For some good news ... We have agreed to chaperone another youth conference this summer, this time, in Louisville, Kentucky. This one is a week long (yikes!), over ten thousand teenagers plus their chaperones, with incredible speakers and seminars ... It only happens once every three years, and it is a wonderful opportunity for the teens to grow in their walk with God. Obviously, with over 25 kids going from our youth group plus chaperones, the cost is hefty. We will be taking a bus overnight both ways to save on hotel costs. The kids do a lot of fundraising in the three years in between in order to raise money for their trip, as well as collecting bottles, mowing lawns, raking, etc. To help with the cost for our portion, Nich and I have decided to write support letters ourselves. If you are interested in supporting us and our teens, prayerfully or financially, please let me know, and I'll send you more information.

Our young adult Bible study has committed to giving to MCC's relief efforts in Haiti as our next giving project. We've been collecting almost weekly since last year to help our African sister Coneilia build her house, and we have felt that the Lord has released us from that commitment as she is very close to having the total amount that was projected. I am thankful for these giving hearts, and I pray that they will continue to give as Jesus would.

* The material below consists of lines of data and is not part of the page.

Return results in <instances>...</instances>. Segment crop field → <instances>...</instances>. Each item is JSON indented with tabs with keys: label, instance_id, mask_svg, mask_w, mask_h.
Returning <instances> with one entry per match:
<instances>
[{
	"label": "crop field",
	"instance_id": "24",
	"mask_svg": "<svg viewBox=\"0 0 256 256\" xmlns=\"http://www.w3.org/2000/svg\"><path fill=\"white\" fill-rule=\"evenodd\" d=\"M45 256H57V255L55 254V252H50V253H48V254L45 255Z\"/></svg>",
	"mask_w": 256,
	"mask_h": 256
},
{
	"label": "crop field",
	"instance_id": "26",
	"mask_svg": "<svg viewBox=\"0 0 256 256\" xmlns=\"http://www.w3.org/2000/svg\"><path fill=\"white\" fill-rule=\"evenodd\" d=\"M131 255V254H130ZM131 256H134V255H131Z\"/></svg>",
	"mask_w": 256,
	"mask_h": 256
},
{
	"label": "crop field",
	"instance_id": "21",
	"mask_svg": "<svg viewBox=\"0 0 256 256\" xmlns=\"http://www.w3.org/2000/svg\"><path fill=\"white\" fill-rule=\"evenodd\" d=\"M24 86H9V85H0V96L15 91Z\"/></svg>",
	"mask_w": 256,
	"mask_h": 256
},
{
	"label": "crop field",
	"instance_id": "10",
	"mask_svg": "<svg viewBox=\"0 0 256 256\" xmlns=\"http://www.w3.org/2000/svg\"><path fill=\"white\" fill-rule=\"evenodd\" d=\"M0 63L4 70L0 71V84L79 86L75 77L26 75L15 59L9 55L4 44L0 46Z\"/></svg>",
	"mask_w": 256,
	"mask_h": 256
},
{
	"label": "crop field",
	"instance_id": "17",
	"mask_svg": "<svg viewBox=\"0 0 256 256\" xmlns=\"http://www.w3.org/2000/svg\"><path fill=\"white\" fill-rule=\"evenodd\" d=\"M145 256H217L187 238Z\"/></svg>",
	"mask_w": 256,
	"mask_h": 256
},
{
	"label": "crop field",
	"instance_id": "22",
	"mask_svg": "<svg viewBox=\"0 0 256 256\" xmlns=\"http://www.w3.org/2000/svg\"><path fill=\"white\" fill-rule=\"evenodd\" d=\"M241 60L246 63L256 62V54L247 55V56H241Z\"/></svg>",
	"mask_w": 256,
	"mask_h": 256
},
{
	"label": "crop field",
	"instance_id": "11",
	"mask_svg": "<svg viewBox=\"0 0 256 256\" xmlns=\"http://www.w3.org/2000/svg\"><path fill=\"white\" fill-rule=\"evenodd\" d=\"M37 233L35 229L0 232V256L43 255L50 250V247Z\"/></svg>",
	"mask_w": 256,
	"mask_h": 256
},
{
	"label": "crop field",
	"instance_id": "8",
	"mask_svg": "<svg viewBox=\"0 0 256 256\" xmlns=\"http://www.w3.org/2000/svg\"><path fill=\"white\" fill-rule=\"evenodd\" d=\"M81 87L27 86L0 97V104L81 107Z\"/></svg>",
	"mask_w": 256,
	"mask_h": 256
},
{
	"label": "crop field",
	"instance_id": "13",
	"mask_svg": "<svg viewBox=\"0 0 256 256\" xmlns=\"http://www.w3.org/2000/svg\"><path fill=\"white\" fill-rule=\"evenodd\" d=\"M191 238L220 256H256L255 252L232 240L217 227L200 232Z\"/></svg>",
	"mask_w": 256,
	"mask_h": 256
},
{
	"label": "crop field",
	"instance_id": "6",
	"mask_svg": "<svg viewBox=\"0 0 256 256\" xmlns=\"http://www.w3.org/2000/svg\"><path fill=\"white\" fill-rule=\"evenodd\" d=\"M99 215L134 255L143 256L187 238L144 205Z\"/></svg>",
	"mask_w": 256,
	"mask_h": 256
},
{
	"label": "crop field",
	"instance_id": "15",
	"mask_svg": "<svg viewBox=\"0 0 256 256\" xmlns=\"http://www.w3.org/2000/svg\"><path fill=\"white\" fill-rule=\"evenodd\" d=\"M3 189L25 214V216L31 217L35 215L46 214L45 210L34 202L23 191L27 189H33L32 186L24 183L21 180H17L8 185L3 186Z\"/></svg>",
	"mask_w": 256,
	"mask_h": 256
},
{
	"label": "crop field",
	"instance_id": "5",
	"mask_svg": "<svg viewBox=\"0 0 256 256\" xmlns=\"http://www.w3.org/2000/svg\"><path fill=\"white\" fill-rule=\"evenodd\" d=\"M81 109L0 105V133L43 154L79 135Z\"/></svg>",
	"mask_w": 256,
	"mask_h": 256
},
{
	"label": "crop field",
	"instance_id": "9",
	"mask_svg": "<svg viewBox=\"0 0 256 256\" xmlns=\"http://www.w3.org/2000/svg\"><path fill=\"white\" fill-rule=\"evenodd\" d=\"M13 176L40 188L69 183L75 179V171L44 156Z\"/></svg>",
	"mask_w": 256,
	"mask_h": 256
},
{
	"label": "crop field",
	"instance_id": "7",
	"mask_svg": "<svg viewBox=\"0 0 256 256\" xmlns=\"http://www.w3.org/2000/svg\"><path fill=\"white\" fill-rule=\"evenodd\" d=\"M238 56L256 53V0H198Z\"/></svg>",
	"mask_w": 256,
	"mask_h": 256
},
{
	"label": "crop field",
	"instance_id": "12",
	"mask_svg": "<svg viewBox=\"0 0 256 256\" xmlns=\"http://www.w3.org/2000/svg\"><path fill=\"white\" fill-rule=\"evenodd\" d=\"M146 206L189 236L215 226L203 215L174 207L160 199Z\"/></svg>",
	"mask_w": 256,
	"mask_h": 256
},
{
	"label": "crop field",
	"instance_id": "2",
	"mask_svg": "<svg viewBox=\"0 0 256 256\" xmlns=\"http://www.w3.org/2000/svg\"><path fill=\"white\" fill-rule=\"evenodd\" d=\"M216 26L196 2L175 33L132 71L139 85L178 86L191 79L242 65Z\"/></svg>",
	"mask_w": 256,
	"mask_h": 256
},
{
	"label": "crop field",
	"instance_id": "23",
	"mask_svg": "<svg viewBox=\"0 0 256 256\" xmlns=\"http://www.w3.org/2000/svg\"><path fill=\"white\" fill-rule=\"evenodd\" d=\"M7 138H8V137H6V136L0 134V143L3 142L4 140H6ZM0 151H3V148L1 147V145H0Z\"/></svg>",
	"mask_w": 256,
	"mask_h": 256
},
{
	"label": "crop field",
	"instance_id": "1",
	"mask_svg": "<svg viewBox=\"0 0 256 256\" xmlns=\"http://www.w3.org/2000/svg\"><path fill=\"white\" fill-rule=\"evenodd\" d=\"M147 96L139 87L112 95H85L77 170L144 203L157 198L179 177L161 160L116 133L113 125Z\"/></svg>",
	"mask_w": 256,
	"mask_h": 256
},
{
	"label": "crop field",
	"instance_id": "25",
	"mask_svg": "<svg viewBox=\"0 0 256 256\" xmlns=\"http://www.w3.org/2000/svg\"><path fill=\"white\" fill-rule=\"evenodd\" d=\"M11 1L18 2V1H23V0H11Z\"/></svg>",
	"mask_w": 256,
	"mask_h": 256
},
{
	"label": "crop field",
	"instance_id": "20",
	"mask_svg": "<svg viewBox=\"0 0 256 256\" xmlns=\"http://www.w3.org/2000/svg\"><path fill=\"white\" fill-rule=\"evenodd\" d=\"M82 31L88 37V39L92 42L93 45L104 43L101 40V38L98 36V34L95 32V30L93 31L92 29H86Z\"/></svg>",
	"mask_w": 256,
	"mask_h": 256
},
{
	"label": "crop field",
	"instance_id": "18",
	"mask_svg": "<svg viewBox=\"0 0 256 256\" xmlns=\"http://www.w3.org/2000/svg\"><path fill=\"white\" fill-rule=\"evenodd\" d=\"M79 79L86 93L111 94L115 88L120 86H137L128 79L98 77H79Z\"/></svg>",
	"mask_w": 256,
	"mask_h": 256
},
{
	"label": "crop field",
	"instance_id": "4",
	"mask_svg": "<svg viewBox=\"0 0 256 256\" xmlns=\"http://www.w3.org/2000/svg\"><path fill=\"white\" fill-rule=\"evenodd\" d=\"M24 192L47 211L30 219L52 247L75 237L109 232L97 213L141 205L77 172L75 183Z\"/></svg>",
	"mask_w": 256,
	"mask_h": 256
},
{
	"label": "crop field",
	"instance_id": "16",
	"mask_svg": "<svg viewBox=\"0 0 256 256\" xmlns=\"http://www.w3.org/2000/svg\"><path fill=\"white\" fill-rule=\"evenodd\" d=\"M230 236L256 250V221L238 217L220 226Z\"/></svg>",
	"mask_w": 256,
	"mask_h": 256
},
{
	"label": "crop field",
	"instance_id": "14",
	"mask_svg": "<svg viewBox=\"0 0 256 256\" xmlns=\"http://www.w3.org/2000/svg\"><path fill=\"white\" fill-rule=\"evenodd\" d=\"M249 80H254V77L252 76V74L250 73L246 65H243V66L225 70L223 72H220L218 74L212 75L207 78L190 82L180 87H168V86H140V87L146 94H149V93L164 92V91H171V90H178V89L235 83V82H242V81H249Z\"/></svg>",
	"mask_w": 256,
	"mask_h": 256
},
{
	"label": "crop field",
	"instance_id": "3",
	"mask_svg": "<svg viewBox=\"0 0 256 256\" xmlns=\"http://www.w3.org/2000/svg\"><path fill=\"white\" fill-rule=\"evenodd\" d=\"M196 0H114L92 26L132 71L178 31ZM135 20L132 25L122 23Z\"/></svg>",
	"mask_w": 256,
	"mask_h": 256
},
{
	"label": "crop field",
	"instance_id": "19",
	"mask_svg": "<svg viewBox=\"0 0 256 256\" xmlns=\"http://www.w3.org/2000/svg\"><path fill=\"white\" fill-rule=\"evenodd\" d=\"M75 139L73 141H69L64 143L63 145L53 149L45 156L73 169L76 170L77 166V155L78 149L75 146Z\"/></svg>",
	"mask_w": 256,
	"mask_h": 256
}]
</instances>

Babies, babies, babies! There are many yet to come into the world this spring and summer, but there have been several in the past couple months! What wonderful reminders of the miraculous handiwork of Abba!

In other news, I've been staying busy subbing and working several closing shifts at Bath and Body. Subbing is wonderful and terrible at the same time. I am so grateful to be working after a year of being unable to do so, and yet, there are days when the kids are awful that I just want to come home and cry. Last Friday was such a day, and I came home and went to bed at six-thirty right after dinner. Overall, though, it is such a relief to not feel like we are as tightly bound to a budget anymore.

It's February already. With it, comes hope. I don't think hope starts when the snow begins to melt. I think hope begins when we begin to know that, although the worst of the winter is yet to come, it WILL pass. It always does. That's something I've been learning with God. The trials WILL come; He tells us that. He also tells us that He will help us overcome them, and on the other side, it is beautiful, and we are more beautiful for having made it through, sometimes gracefully, sometimes awkwardly.